-- Texte de l'exercice --
──────────────────────────────
Autres projets en cours de développement : des vêtements connectés qui pourraient fournir des informations sur son état physique, et un système de communication binaural. Il s'agit pour le moment d'un prototype comprenant des écouteurs et deux micros pour enregistrer les sons à bord du bateau avec une restitution spatiale très précise. Outre un son en haute définition qui améliore la qualité des communications, cette technologie pourrait permettre au skipper de faire écouter à son équipe technique au sol, les éventuels bruits causés par une avarie afin qu'ils puissent l'assister dans une réparation.
Le MACIF prend son envol
Outre les différentes évolutions technologiques, François Gabart ambitionne de pouvoir faire à terme « voler » le MACIF dans les courses en solitaire. Dans la dernière course de l'America Cup, les catamarans équipés de foils de nouvelle génération volaient littéralement sur l'eau. Les foils sont des sortes d'appendices en forme d'aile d'avion recourbées placées sous les coques et qui permettent de diminuer la résistance à l'eau et de soulever le bateau au-dessus de l'eau lorsqu'il prend de la vitesse. « Ce qui s'est passé sur la coupe de l'America dans la notion de faire voler les bateaux est énorme. Aujourd'hui on sait faire voler les bateaux sur une mer plate, près des côtes et en équipage, mais on ne sait pas techniquement voler au large avec de grosses vagues et en solitaire. L'un des objectifs du projet MACIF est d'y parvenir. Pour l'heure, cette technique va déjà nous permettre d'alléger la portance du bateau et d'aller beaucoup plus vite ».Faute de temps, l'équipe n'a pu installer qu'un seul foil sur les deux de prévu sur le MACIF avant le départ de la transat. Cela n'a pas empêché François Gabart et Pascal Bidegorry de réaliser une incroyable performance en se hissant à la première place du podium. Tous les espoirs sont désormais permis pour que le navigateur parvienne à établir un nouveau record de vitesse autour du monde en 2017.
──────────────────────────────
-- Jeu de données --
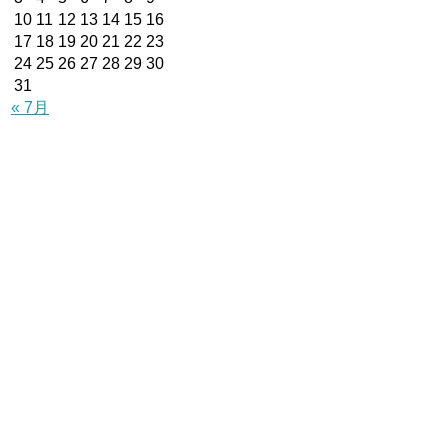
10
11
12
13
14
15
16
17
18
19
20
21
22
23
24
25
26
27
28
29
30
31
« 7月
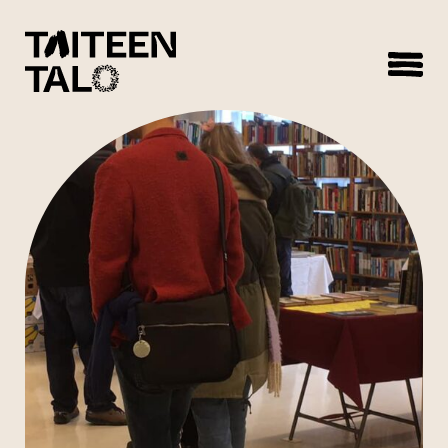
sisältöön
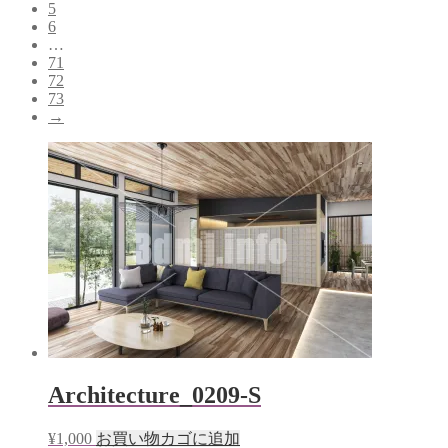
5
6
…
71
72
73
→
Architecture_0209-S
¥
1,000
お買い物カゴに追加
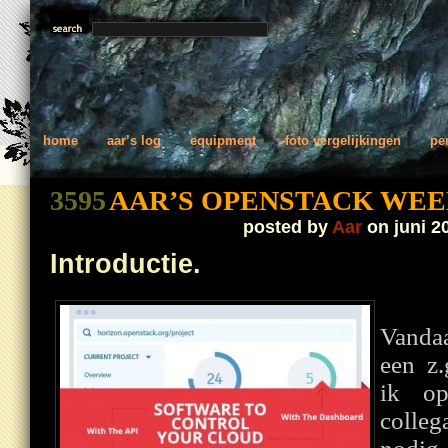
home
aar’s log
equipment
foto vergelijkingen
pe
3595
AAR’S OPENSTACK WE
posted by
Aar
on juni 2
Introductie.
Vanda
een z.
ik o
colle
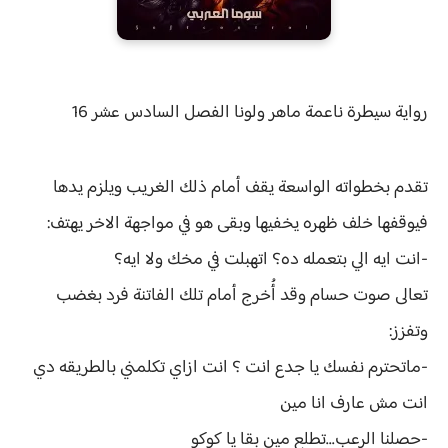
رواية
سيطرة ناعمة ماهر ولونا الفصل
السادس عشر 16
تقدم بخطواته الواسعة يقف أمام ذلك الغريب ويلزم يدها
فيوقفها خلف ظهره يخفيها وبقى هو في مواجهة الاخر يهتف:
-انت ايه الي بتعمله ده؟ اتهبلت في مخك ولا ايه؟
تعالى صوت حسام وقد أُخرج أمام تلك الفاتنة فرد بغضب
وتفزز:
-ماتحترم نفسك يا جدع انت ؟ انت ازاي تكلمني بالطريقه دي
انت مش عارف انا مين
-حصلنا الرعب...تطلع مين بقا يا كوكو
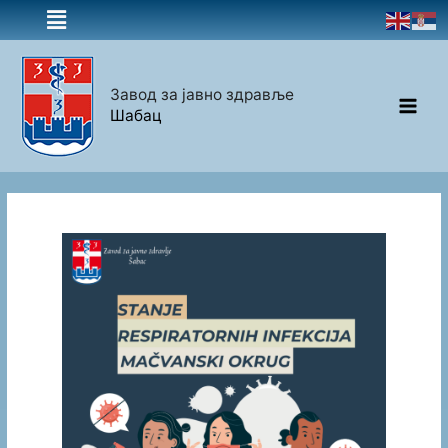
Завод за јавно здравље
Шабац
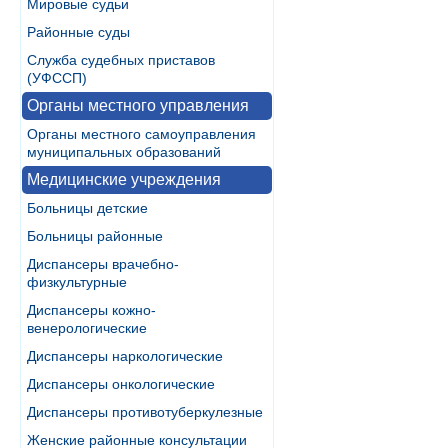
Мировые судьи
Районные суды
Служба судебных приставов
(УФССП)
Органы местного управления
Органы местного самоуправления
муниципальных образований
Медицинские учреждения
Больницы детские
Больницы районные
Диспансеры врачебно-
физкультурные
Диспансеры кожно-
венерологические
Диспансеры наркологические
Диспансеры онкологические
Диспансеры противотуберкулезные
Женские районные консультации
──────────────────────────────
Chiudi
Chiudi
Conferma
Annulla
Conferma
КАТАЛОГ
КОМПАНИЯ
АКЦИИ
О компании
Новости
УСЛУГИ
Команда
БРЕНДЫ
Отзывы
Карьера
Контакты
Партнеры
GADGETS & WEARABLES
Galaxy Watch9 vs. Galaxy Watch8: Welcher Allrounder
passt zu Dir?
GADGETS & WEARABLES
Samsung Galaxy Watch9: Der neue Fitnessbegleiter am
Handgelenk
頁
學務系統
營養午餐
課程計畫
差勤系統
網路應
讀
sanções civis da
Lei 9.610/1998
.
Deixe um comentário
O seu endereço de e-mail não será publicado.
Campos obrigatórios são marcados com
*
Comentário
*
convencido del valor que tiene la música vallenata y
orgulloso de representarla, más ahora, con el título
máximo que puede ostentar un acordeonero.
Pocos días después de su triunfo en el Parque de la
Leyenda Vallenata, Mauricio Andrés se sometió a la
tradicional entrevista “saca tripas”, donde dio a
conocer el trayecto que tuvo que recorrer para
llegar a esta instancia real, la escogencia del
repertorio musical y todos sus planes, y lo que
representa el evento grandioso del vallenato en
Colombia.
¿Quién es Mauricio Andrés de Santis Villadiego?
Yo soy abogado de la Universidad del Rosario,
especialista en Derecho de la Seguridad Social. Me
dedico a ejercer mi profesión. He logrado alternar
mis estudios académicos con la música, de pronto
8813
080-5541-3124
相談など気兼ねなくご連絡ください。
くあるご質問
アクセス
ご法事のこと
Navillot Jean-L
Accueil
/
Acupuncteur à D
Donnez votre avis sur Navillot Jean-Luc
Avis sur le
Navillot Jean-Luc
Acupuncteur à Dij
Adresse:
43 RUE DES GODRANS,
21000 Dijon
──────────────────────────────
-- Consigne 1 --
Recopiez le passage du texte sur le MACIF qui commence à « Autres projets en » et se termine à « dans une réparation. ».
-- Consigne 2 --
Reproduisez mot pour mot, s'il vous plaît, les lignes du jeu de données qui commencent à la ligne contenant « Мировые судьи » et se terminent à la ligne contenant « Женские районные консультации », ces deux lignes comprises.

-- Corrigé rédigé 1 --
Autres projets en cours de développement : des vêtements connectés qui pourraient fournir des informations sur son état physique, et un système de communication binaural. Il s'agit pour le moment d'un prototype comprenant des écouteurs et deux micros pour enregistrer les sons à bord du bateau avec une restitution spatiale très précise. Outre un son en haute définition qui améliore la qualité des communications, cette technologie pourrait permettre au skipper de faire écouter à son équipe technique au sol, les éventuels bruits causés par une avarie afin qu'ils puissent l'assister dans une réparation.

-- Corrigé rédigé 2 --
Мировые судьи
Районные суды
Служба судебных приставов
(УФССП)
Органы местного управления
Органы местного самоуправления
муниципальных образований
Медицинские учреждения
Больницы детские
Больницы районные
Диспансеры врачебно-
физкультурные
Диспансеры кожно-
венерологические
Диспансеры наркологические
Диспансеры онкологические
Диспансеры противотуберкулезные
Женские районные консультации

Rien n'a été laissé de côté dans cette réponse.